Is there any point to the app to use with publicly hosted model ?Yes, there is a point. Your use cases for handling data privately are more limited, certainly, but there are some outstanding advantages to doing this, particularly on Cloudron.
- You're storing your data (including chats and RAG data) on a system you control.
- Although you're still sending your chats and data within them to the public model, you at least control what you can do with the storage of your chats and data.
- You can download, backup, and always access your chats, or move them to a different OpenWebUI server, even if your connection to the public model is severed.
- You can interact with multiple public and private models via a single interface, even within each chat. None of the public platforms let you talk to the others.
- E.g. OpenWebUI has some pretty cool features to let you split chat threads among different models, and let models "compete" with each other using "arena" chats. We've found this to be invaluable in our business because a lot of optimizing AI usage is about experimentation and finding the best tool for the task at hand.
- You can install and manage your own prompt libraries, system prompts, workspaces (like "GPTs" in ChatGPT), coded tools and functions (OpenWebUI has some cool integrated Python coding capabilities in this area), in a standard way across every LLM that you interact with, and without storing your code and extended data in the public cloud.
- You can brand your chat UI according to your company or client, and modify/integrate it in other ways. OpenWebUI is flexible and open source.
- You can centrally connect to other apps that you self-host for various workloads including data access and agent/workflow automation without needing to upload and manage all that stuff in public systems.

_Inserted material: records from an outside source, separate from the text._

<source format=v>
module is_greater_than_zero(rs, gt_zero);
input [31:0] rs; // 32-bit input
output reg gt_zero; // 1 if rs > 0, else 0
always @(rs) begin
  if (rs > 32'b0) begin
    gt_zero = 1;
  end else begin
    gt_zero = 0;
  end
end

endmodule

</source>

- E.g. some apps running on Cloudron that can give your AI interactions super powers include:
- N8N for workflow automation
- Nextcloud for data storage and management
- Chat and notification apps
- BI apps like Baserow and Grafana
- E.g. some apps running on Cloudron that can give your AI interactions super powers include:
- You can manage and segregate branded multi-user access to different chats and different AIs, either in a single OpenWebUI instance, or (since app management on Cloudron is so bloody easy), different instances on different URLs.

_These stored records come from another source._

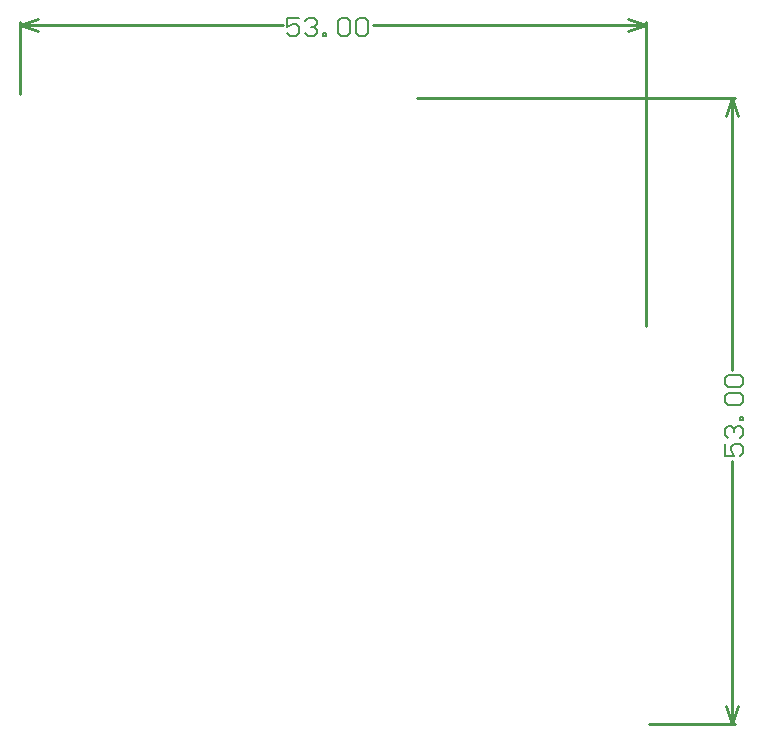
<source format=gm1>
G04 Layer_Color=16711935*
%FSAX25Y25*%
%MOIN*%
G70*
G01*
G75*
%ADD15C,0.01000*%
%ADD73C,0.00600*%
D15*
X0015209Y0288386D02*
Y0312402D01*
X0223870Y0211027D02*
Y0312402D01*
X0015209Y0311402D02*
X0102844D01*
X0133035D02*
X0223870D01*
X0015209D02*
X0021209Y0309401D01*
X0015209Y0311402D02*
X0021209Y0313402D01*
X0217870D02*
X0223870Y0311402D01*
X0217870Y0309401D02*
X0223870Y0311402D01*
X0147708Y0287189D02*
X0253610D01*
X0225067Y0078527D02*
X0253610D01*
X0252610Y0196354D02*
Y0287189D01*
Y0078527D02*
Y0166163D01*
X0250610Y0281189D02*
X0252610Y0287189D01*
X0254610Y0281189D01*
X0252610Y0078527D02*
X0254610Y0084527D01*
X0250610D02*
X0252610Y0078527D01*
D73*
X0108442Y0313801D02*
X0104444D01*
Y0310802D01*
X0106443Y0311801D01*
X0107443D01*
X0108442Y0310802D01*
Y0308802D01*
X0107443Y0307803D01*
X0105443D01*
X0104444Y0308802D01*
X0110442Y0312801D02*
X0111442Y0313801D01*
X0113441D01*
X0114441Y0312801D01*
Y0311801D01*
X0113441Y0310802D01*
X0112441D01*
X0113441D01*
X0114441Y0309802D01*
Y0308802D01*
X0113441Y0307803D01*
X0111442D01*
X0110442Y0308802D01*
X0116440Y0307803D02*
Y0308802D01*
X0117439D01*
Y0307803D01*
X0116440D01*
X0121438Y0312801D02*
X0122438Y0313801D01*
X0124437D01*
X0125437Y0312801D01*
Y0308802D01*
X0124437Y0307803D01*
X0122438D01*
X0121438Y0308802D01*
Y0312801D01*
X0127436D02*
X0128436Y0313801D01*
X0130435D01*
X0131435Y0312801D01*
Y0308802D01*
X0130435Y0307803D01*
X0128436D01*
X0127436Y0308802D01*
Y0312801D01*
X0250211Y0171761D02*
Y0167763D01*
X0253210D01*
X0252210Y0169762D01*
Y0170762D01*
X0253210Y0171761D01*
X0255210D01*
X0256209Y0170762D01*
Y0168762D01*
X0255210Y0167763D01*
X0251211Y0173761D02*
X0250211Y0174760D01*
Y0176760D01*
X0251211Y0177759D01*
X0252210D01*
X0253210Y0176760D01*
Y0175760D01*
Y0176760D01*
X0254210Y0177759D01*
X0255210D01*
X0256209Y0176760D01*
Y0174760D01*
X0255210Y0173761D01*
X0256209Y0179759D02*
X0255210D01*
Y0180758D01*
X0256209D01*
Y0179759D01*
X0251211Y0184757D02*
X0250211Y0185757D01*
Y0187756D01*
X0251211Y0188756D01*
X0255210D01*
X0256209Y0187756D01*
Y0185757D01*
X0255210Y0184757D01*
X0251211D01*
Y0190755D02*
X0250211Y0191755D01*
Y0193754D01*
X0251211Y0194754D01*
X0255210D01*
X0256209Y0193754D01*
Y0191755D01*
X0255210Y0190755D01*
X0251211D01*
M02*

</source>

- In the future when you switch to self hosted LLMs or other integrations, there's little no migration. You just switch off the public API connectors and redirect them to your own models and tools, because you managed your data and chats and code integrations locally from the outset.
- And more. I'm sure I didn't think of everything.

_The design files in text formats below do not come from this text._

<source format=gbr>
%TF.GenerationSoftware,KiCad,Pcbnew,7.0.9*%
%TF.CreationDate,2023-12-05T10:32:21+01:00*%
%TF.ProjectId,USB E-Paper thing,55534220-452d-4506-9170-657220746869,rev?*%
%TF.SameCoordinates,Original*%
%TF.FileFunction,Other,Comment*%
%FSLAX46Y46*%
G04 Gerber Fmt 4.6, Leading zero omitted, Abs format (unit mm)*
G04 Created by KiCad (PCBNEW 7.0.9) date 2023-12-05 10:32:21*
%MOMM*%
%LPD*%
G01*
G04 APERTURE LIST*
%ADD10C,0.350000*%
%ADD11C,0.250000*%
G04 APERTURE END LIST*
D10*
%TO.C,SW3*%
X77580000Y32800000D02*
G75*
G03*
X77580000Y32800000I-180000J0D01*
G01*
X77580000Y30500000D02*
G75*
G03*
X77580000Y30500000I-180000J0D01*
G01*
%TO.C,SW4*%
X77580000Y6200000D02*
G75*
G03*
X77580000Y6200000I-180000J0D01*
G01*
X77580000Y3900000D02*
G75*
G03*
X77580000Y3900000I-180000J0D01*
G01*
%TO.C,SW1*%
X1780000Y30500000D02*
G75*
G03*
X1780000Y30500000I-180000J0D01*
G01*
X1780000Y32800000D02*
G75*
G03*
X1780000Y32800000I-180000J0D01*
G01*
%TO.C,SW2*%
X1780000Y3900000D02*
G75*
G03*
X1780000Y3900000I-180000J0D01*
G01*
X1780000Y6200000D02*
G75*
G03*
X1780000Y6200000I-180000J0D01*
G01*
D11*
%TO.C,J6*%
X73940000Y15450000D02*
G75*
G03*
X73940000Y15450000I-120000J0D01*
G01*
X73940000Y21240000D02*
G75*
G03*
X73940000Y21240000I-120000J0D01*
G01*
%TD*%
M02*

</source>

By the way, plenty of these advantages are either because of or enhanced by running on Cloudron. Cloudron is great.
I haven’t tried DeepSeek locally but might be worth a shot for privacy. I wouldn’t use it otherwise.
I agree with that decision wholeheartedly. Well, unless you're talking with DeepSeek about stuff that you want the whole world to know and learn from. Then, go nuts.
- Enough disk storage for all the models you want to use.